• **本文抜粋**
━━━━━━
なぜ、若者たちは、田舎暮らしへの願望を抱くのでしょう?
ソーシャルメディアの普及によってコミュニケーションが複雑に
現在は、Facebook、Twitter、ブログ、LINEなどのソーシャルメディアの普及によって、リアルな生活の他に、特に若い世代を中心に「オンラインで、もう一つの生活をしている」といっても過言ではありません。
感情や態度について矛盾したメッセージが発せられたときの人の受けとめ方について研究された「メラビアンの法則」で考えると、コミュニケーションにおける「言語が持つ情報量」は10%弱にすぎません。活字がメインのオンラインの生活の中では、その10%を一生懸命に駆使しながら互いにコミュニケーションを図っています。しかも、その速度は、とてつもなくスピーディーです。
また、オンライン上のコミュニケーションは、情報流出、いじめ、誹謗中傷、性的事件のきっかけなど、様々な危険をはらんでいます。便利なオンラインの世界は、代償としてコミュニケーションを複雑にし、若者を疲弊させてしまっている、ともいえるでしょう。
「○活」という活動も、若者の心を疲れさせる要因に
そして、「就活」「恋活」「婚活」「ソー活」「朝活」などの「〇活」という活動も、若者たちの心を疲れさせている要因といえます。「隣の芝生は青く見える」ともいわれますが、人は「自分に満ちていない」と感じるものを他者に見出して劣等感を感じます。「誰かがやっているから」「誰かに遅れをとりたくないから」といった気持ちに迫られる感覚を抱く人も少なくありません。
便利だけど、どこか生きづらい現代。人の手や意思が加えられてない山や海などの自然を見て、若者たちはホッとするのでしょう。都会やオンライン世界の喧騒から離れ、できれば田舎で暮らしたいと願ってしまうのかもしれません。
━━━━━━
データ抜粋:
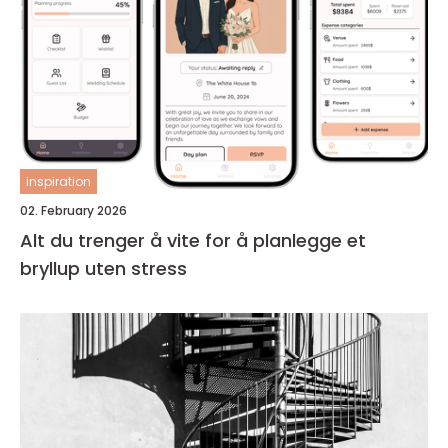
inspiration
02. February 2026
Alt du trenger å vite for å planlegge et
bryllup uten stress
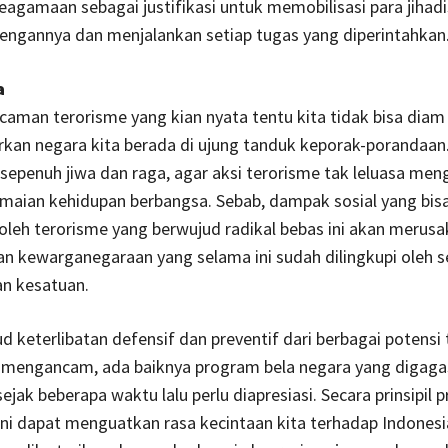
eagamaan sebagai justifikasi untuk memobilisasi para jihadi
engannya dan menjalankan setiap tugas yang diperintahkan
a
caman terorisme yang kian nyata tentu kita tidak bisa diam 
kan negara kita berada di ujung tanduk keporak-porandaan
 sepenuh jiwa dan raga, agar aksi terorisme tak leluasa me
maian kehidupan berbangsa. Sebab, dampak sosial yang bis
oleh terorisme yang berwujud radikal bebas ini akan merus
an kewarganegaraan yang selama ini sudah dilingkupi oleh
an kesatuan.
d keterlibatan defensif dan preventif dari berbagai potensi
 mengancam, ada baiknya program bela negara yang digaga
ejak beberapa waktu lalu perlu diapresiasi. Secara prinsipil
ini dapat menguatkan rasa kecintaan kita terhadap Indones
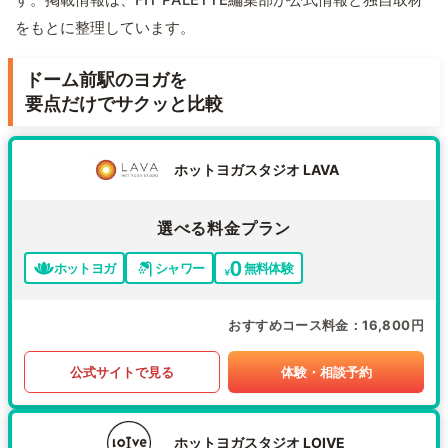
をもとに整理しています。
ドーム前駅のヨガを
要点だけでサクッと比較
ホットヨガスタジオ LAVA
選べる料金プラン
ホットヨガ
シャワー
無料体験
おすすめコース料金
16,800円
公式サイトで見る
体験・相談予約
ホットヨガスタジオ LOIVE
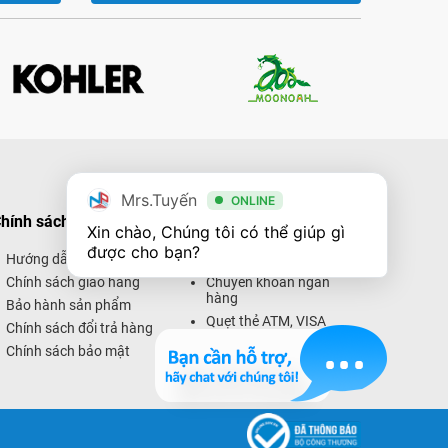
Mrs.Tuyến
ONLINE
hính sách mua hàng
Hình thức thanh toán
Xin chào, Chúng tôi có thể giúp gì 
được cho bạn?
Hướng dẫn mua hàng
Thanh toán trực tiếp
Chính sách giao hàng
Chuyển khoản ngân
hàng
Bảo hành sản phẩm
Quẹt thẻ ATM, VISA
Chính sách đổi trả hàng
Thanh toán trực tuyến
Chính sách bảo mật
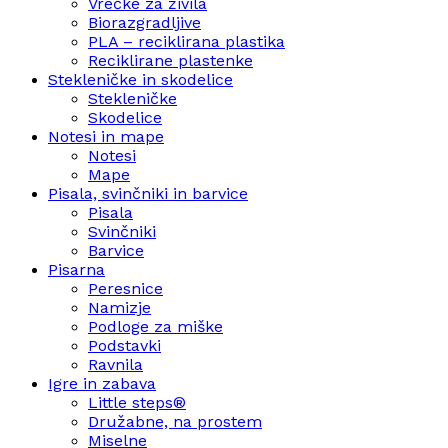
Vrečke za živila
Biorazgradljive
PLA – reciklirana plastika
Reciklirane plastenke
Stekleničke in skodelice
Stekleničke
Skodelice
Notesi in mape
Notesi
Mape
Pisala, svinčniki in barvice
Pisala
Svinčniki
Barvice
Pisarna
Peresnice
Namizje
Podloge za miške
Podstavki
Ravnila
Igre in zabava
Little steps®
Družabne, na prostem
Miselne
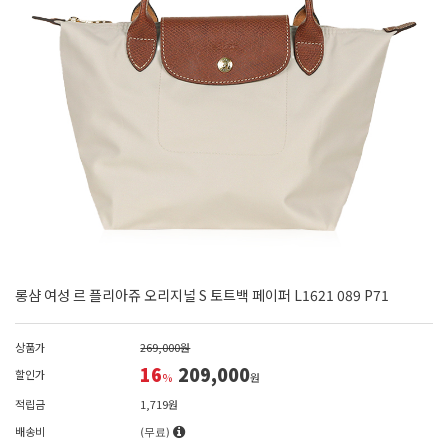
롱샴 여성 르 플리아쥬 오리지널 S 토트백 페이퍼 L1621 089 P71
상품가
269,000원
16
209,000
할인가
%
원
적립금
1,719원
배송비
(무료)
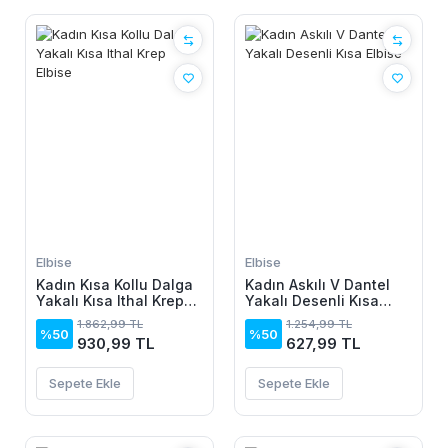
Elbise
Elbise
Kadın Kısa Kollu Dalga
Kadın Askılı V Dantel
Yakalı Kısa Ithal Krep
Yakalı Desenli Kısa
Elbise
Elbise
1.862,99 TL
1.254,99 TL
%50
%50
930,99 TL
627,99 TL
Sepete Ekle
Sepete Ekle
━━━━━━
• **確認問題**
[1] 本文抜粋では、「メラビアンの法則」に基づくと、コミュニケーションにおける「言語が持つ情報量」はどの程度だとされていますか。
[2] データ抜粋の行のうち、「hàng」という文字列を含むものをすべて抜き出してください。大文字と小文字は区別します。

• **項目別の解答**
[1] 10%弱にすぎないとされています。

[2]
hính sách mua hàng
Hướng dẫn mua hàng
Chính sách giao hàng
hàng
Chính sách đổi trả hàng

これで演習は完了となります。